Une concentration : le 3-15 de Courrières

21 avril 1968
03m 33s
Réf. 00353

Notice

Résumé :

L'ensemble des puits du groupe d'Hénin-Liétard va subir une opération de concentration autour des puits 3-15 à Méricourt. Monsieur Queuillet, directeur de l'exploitation en définit le principe. Il s'agit de rassembler sur deux puits toute l'exploitation de six puits. Il présente sur un panneau le futur ensemble. Le but est d'améliorer les rendements et la croissance de la production.

Type de média :
Date de diffusion :
21 avril 1968
Source :

Éclairage

Le document oppose l'avenir "immuable" du paysage aux changements qui s'opèrent dans le sous-sol du Groupe d'Hénin-Liétard en 1968. Le directeur de l'exploitation du site, assez officiel, explique qu'il s'agit en l'occurrence de passer de six puits à deux, de réunir l'exploitation sur les puits 3 et 15.

Le forçage de la fosse 3 à Méricourt est entrepris en août 1858 par la Compagnie des mines de Courrières et celles du 15 en 1905 juste avant la terrible catastrophe de 1906 qui a vu périr 507 mineurs rien que pour ce puits. La Compagnie des mines de Courrières est nationalisée en 1946, et intègre le Groupe d'Hénin-Liétard. Le titre de ce document indiquant "3 de Courrières" évoque l'origine de la fosse et renvoie à la catastrophe dite "de Courrières". Trois mois après la diffusion de ce reportage, le 1er juillet 1968, le groupe fusionne avec celui d'Oignies pour former le Groupe Centre-Ouest.

La nationalisation des mines a été portée par des objectifs différents : des objectifs politiques en donnant plus de pouvoir aux ouvriers et moins aux patrons ; des objectifs sociaux qui débouchent sur le Statut des Mineurs ; des objectifs nationaux à la recherche de l'indépendance énergétique ; mais aussi des objectifs économiques. La nationalisation rime avec la rationalisation. Or les concentrations sont un aspect très important de la rationalisation de l'exploitation.

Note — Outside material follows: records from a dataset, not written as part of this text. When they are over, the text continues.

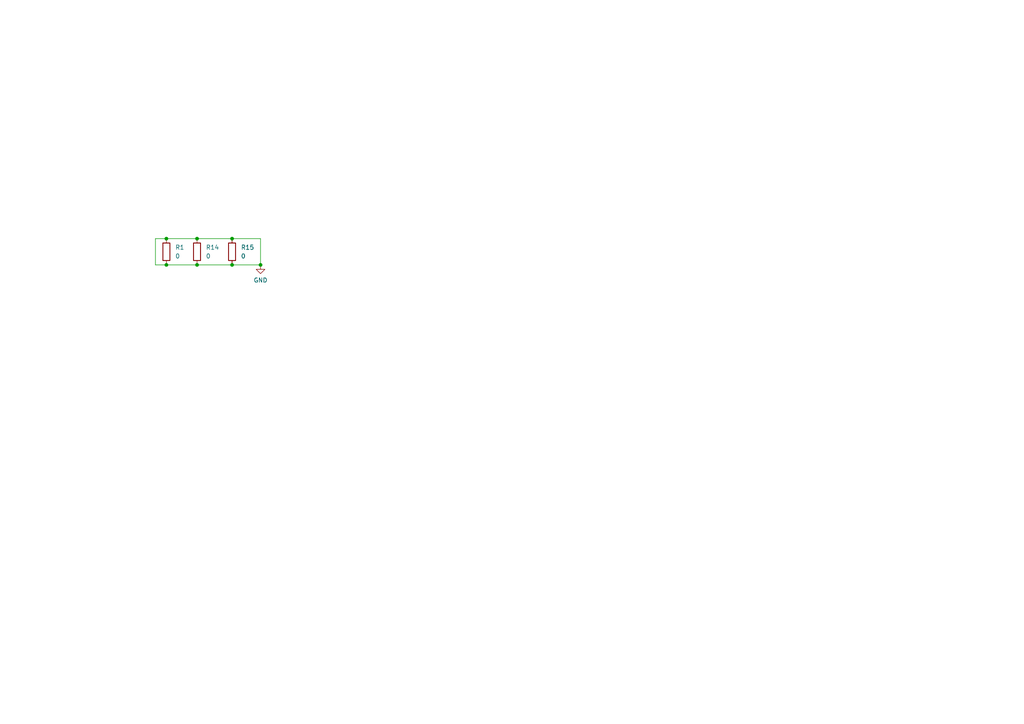
<source format=kicad_sch>
(kicad_sch (version 20230121) (generator eeschema)

  (uuid 9727ee66-c1d8-48c2-83ba-bde7503e3a96)

  (paper "A4")

  

  (junction (at 57.15 69.215) (diameter 0) (color 0 0 0 0)
    (uuid 14f13949-ee80-419a-8c80-f9885a4a0267)
  )
  (junction (at 48.26 69.215) (diameter 0) (color 0 0 0 0)
    (uuid 16092674-7ffc-46f1-a56e-aecb7a92357d)
  )
  (junction (at 48.26 76.835) (diameter 0) (color 0 0 0 0)
    (uuid 4f471f87-259b-494c-8827-13680d3c1677)
  )
  (junction (at 67.31 76.835) (diameter 0) (color 0 0 0 0)
    (uuid 6d1e5dfb-3f82-49cd-aff3-fb8e00ef38c6)
  )
  (junction (at 57.15 76.835) (diameter 0) (color 0 0 0 0)
    (uuid 9a62eac3-50ed-43dc-be83-6615d3d3a6bd)
  )
  (junction (at 75.565 76.835) (diameter 0) (color 0 0 0 0)
    (uuid b92a4897-40eb-4c08-86bc-40ff6298fa36)
  )
  (junction (at 67.31 69.215) (diameter 0) (color 0 0 0 0)
    (uuid e2de66b9-018c-4161-b89d-3172fac34006)
  )

  (wire (pts (xy 57.15 69.215) (xy 67.31 69.215))
    (stroke (width 0) (type default))
    (uuid 1521fa66-097a-4c56-a823-7bb52dc6c2f9)
  )
  (wire (pts (xy 45.085 69.215) (xy 48.26 69.215))
    (stroke (width 0) (type default))
    (uuid 1ec7f11e-1f63-43b8-b0a9-b7aba26f43e4)
  )
  (wire (pts (xy 75.565 69.215) (xy 75.565 76.835))
    (stroke (width 0) (type default))
    (uuid 45904a68-c571-4071-b29e-6922ca571f54)
  )
  (wire (pts (xy 48.26 69.215) (xy 57.15 69.215))
    (stroke (width 0) (type default))
    (uuid 48674ba0-c5b5-4297-aea5-1d18c1c7b3a1)
  )
  (wire (pts (xy 57.15 76.835) (xy 48.26 76.835))
    (stroke (width 0) (type default))
    (uuid 663670ca-278c-434e-a87c-a858fe7d1d25)
  )
  (wire (pts (xy 75.565 76.835) (xy 67.31 76.835))
    (stroke (width 0) (type default))
    (uuid 7054f04c-f129-447d-ba3e-21cb45881f8d)
  )
  (wire (pts (xy 45.085 76.835) (xy 45.085 69.215))
    (stroke (width 0) (type default))
    (uuid 84d44e31-3511-43a3-9359-d0a501f46ac1)
  )
  (wire (pts (xy 67.31 69.215) (xy 75.565 69.215))
    (stroke (width 0) (type default))
    (uuid e61d140a-be13-4645-93a1-a28f4ea074b7)
  )
  (wire (pts (xy 48.26 76.835) (xy 45.085 76.835))
    (stroke (width 0) (type default))
    (uuid e90bd418-6094-4c78-a36c-81fc0b9d4e24)
  )
  (wire (pts (xy 67.31 76.835) (xy 57.15 76.835))
    (stroke (width 0) (type default))
    (uuid fe78f425-5b83-4777-80e4-0b49f48f9693)
  )

  (symbol (lib_id "Device:R") (at 57.15 73.025 0) (unit 1)
    (in_bom yes) (on_board yes) (dnp no) (fields_autoplaced)
    (uuid 06b93e26-5833-47e1-8599-c94a0294e26f)
    (property "Reference" "R14" (at 59.69 71.755 0)
      (effects (font (size 1.27 1.27)) (justify left))
    )
    (property "Value" "0" (at 59.69 74.295 0)
      (effects (font (size 1.27 1.27)) (justify left))
    )
    (property "Footprint" "Resistor_SMD:R_2010_5025Metric_Pad1.40x2.65mm_HandSolder" (at 55.372 73.025 90)
      (effects (font (size 1.27 1.27)) hide)
    )
    (property "Datasheet" "~" (at 57.15 73.025 0)
      (effects (font (size 1.27 1.27)) hide)
    )
    (pin "1" (uuid 198b02f0-b910-465f-bc93-c79d1151bc72))
    (pin "2" (uuid 17de9712-b2da-43f6-9f39-59e26bc41dbf))
    (instances
      (project "PrawnBlaster_Connectorized"
        (path "/aa2b0f9c-998a-4cca-8380-404df994482a/1e1e6e36-1f6a-4052-b514-ab28bca5e4e3"
          (reference "R14") (unit 1)
        )
      )
    )
  )

  (symbol (lib_id "power:GND") (at 75.565 76.835 0) (unit 1)
    (in_bom yes) (on_board yes) (dnp no) (fields_autoplaced)
    (uuid 4fc0d933-1912-4359-8093-c178d7da774c)
    (property "Reference" "#PWR032" (at 75.565 83.185 0)
      (effects (font (size 1.27 1.27)) hide)
    )
    (property "Value" "GND" (at 75.565 81.28 0)
      (effects (font (size 1.27 1.27)))
    )
    (property "Footprint" "" (at 75.565 76.835 0)
      (effects (font (size 1.27 1.27)) hide)
    )
    (property "Datasheet" "" (at 75.565 76.835 0)
      (effects (font (size 1.27 1.27)) hide)
    )
    (pin "1" (uuid 8c423b9d-c180-41f2-a5ff-a68ab33c20df))
    (instances
      (project "PrawnBlaster_Connectorized"
        (path "/aa2b0f9c-998a-4cca-8380-404df994482a/1e1e6e36-1f6a-4052-b514-ab28bca5e4e3"
          (reference "#PWR032") (unit 1)
        )
      )
    )
  )

  (symbol (lib_id "Device:R") (at 48.26 73.025 0) (unit 1)
    (in_bom yes) (on_board yes) (dnp no) (fields_autoplaced)
    (uuid ba6e3261-a29c-491d-8016-4c36be48adcb)
    (property "Reference" "R1" (at 50.8 71.755 0)
      (effects (font (size 1.27 1.27)) (justify left))
    )
    (property "Value" "0" (at 50.8 74.295 0)
      (effects (font (size 1.27 1.27)) (justify left))
    )
    (property "Footprint" "Resistor_SMD:R_2010_5025Metric_Pad1.40x2.65mm_HandSolder" (at 46.482 73.025 90)
      (effects (font (size 1.27 1.27)) hide)
    )
    (property "Datasheet" "~" (at 48.26 73.025 0)
      (effects (font (size 1.27 1.27)) hide)
    )
    (pin "1" (uuid 3b0cf47c-5a0e-43a2-a3c3-9c6861933cff))
    (pin "2" (uuid fb2655e6-d363-4a4d-8374-6f6e96170459))
    (instances
      (project "PrawnBlaster_Connectorized"
        (path "/aa2b0f9c-998a-4cca-8380-404df994482a/1e1e6e36-1f6a-4052-b514-ab28bca5e4e3"
          (reference "R1") (unit 1)
        )
      )
    )
  )

  (symbol (lib_id "Device:R") (at 67.31 73.025 0) (unit 1)
    (in_bom yes) (on_board yes) (dnp no) (fields_autoplaced)
    (uuid ed9f0c5e-10ab-41bb-94ac-68d2bdc84097)
    (property "Reference" "R15" (at 69.85 71.755 0)
      (effects (font (size 1.27 1.27)) (justify left))
    )
    (property "Value" "0" (at 69.85 74.295 0)
      (effects (font (size 1.27 1.27)) (justify left))
    )
    (property "Footprint" "Resistor_SMD:R_2010_5025Metric_Pad1.40x2.65mm_HandSolder" (at 65.532 73.025 90)
      (effects (font (size 1.27 1.27)) hide)
    )
    (property "Datasheet" "~" (at 67.31 73.025 0)
      (effects (font (size 1.27 1.27)) hide)
    )
    (pin "1" (uuid c344f563-205c-4d8e-89fc-acd3751d5a4f))
    (pin "2" (uuid 0c8ee74b-ad9d-480d-93a6-a381bbefd98f))
    (instances
      (project "PrawnBlaster_Connectorized"
        (path "/aa2b0f9c-998a-4cca-8380-404df994482a/1e1e6e36-1f6a-4052-b514-ab28bca5e4e3"
          (reference "R15") (unit 1)
        )
      )
    )
  )
)

</source>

La concentration consiste à rassembler l'extraction du charbon sur un minimum de fosses. Chaque siège d'extraction où le charbon est transporté à la surface s'accompagne de puits secondaires qui servent à descendre le matériel et les hommes (puits de service) et à l'aérage des galeries (puits d'aérage). La concentration a un inconvénient : elle rallonge les distances des transports souterrains, mais ceci est compensé par l'introduction de transports plus rapides. Elle permet par ailleurs de réduire les coûts d'extraction et d'améliorer le rendement général de la mine. Le terme du processus peut être un seul siège d'extraction par bassin comme cela a été le cas aux Houillères du Bassin du Centre Midi à Gardanne avec la création du "Grand ensemble Morandat" au début des années 1980.

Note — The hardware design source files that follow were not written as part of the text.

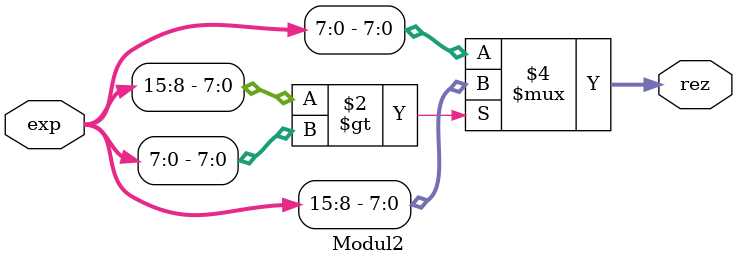
<source format=v>
`timescale 1ns / 1ps

module Modul2(
    exp,
    rez
    );
    input [15:0]exp;
    output[7:0] rez;
    reg [7:0] rez;
    always @(exp)
    begin
    if (exp[15:8] > exp[7:0])
    begin
      rez[7:0] = exp[15:8];
     end
    else rez[7:0] = exp[7:0]; 
    end
    
endmodule

</source>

A l'époque des compagnies privées, la concentration se réalisait au gré des alliances ou des rachats entre les entreprises capitalistes. Avec la nationalisation de l'ensemble des charbonnages et la création de Charbonnages de France (CdF) avec son organisation en bassins, la concentration peut être pensée à long terme pour chaque bassin. C'est une démarche dans laquelle les ingénieurs des Mines ont une très grande compétence et qu'ils exercent avec beaucoup de satisfaction.

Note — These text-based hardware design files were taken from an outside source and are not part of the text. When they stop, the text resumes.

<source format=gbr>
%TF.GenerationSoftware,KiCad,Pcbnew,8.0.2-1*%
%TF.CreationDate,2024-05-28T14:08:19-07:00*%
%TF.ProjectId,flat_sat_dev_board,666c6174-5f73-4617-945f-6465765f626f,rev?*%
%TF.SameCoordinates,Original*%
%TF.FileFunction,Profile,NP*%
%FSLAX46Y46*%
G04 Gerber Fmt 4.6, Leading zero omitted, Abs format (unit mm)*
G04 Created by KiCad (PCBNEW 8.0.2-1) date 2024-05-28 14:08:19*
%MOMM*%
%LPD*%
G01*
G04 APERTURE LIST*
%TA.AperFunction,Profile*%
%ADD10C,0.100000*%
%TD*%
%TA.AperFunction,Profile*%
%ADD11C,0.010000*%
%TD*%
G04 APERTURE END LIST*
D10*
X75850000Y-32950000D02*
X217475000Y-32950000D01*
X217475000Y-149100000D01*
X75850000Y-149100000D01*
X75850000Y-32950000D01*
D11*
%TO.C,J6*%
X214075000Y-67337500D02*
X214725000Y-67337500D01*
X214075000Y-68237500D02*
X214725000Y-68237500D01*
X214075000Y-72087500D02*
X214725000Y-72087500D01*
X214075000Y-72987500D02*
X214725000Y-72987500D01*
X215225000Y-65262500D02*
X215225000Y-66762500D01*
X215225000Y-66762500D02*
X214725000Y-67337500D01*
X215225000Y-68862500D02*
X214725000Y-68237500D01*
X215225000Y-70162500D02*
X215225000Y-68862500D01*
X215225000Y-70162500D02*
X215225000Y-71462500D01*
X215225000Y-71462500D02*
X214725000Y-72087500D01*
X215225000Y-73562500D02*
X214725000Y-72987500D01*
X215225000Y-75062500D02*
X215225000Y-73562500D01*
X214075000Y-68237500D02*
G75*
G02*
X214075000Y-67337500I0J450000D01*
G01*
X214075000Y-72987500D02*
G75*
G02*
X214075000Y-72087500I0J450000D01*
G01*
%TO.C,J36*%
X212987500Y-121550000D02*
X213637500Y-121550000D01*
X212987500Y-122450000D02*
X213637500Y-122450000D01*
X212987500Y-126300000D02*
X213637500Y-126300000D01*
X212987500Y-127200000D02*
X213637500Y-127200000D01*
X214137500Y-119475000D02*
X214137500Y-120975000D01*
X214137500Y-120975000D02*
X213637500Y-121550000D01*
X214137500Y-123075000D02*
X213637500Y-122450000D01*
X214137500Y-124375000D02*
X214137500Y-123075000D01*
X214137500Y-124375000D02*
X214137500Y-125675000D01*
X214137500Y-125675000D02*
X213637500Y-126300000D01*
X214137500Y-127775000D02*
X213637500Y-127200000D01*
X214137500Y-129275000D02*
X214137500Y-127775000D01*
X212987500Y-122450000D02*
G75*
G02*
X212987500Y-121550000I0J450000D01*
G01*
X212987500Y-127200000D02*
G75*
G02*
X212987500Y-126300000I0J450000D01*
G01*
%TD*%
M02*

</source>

A la question que le directeur se pose à lui-même : y a-t-il contradiction entre cet investissement et "la menace de récession qui, nous dit-on, pèse lourdement sur l'avenir du charbon ?" (on remarquera le déni de la récession : "nous dit-on"), il répond avec prudence que le rythme de la récession est nécessairement différent selon les exploitations. Il s'agit donc de prolonger la longévité de cette exploitation du Bassin des Houillères du Nord-Pas-de-Calais. Elle durera 20 ans : en 1983 la fosse 3 cesse l'extraction qui est reprise par le 4-5, le puits 15 est alors remblayé puis le 3 l'est cinq ans plus tard, en 1988, à la fermeture du 4-5.

Philippe Mioche

Transcription

(Musique)
(Bruit)
Journaliste
Ce paysage, ce paysage minier que nous dominons actuellement du haut du 3 de Courrières semble promis à un avenir immuable. En fait, c’est sous terre que les transformations vont s’effectuer. L’ensemble de ces puits va connaître une opération dite de concentration.
(Musique)
Journaliste
Et Monsieur [Queuillet], Directeur de l’exploitation fond en définit le principe.
Intervenant
Concentrer la production du charbon, c’est rassembler sur un ou deux puits toute l’extraction qui se fait normalement par un nombre beaucoup plus important de puits. En l’espèce, nous partons d’une situation avec 6 puits périphériques autour du champ à exploiter et nous allons faire l’extraction de toute cette zone par 2 puits seulement placés à peu près au centre.
(Musique)
Intervenant
Vous voyez ici, sur ce panneau, le champ d’exploitation d’ensemble de la future concentration. Actuellement, l’extraction y est faite par 6 puits, de 3 et 15, les 2 puits du 6, le 5 et le 12. L’objet de la concentration va être de ramener toute la production sur les seuls puits 3 et 15. Le champ d’exploitation en question est limité au nord par une zone qui est stérile, au sud par les travaux déjà en cours du 4 sud et du 5, au sud-ouest par les travaux de Liévin, et enfin à l’ouest par les travaux de Lens.
(Musique)
Journaliste
Création d’un nouvel ensemble, rendement amélioré, cadence croissante de la production, et bien, voilà certainement des éléments très réconfortants. Mais n’y a-t-il pas là comme une contradiction avec cette menace de récession qui, nous dit-on, pèse lourdement sur l’avenir du charbon dans le Bassin ?
(Musique)
Intervenant
Et bien d’abord, pour des raisons d’économie, bien sûr, les Houillères sont en récession mais toutes les exploitations ne vont pas diminuer l’extraction au même rythme. Et le paquet de charbon qui est considérable, puisqu’il y a 45 ou 50 millions de tonnes dans cette région, donne une espérance de longévité importante à la concentration que nous allons faire. Si bien que son but, c’est finalement de diminuer le prix de revient de la production qu’on fera dans toute cette zone.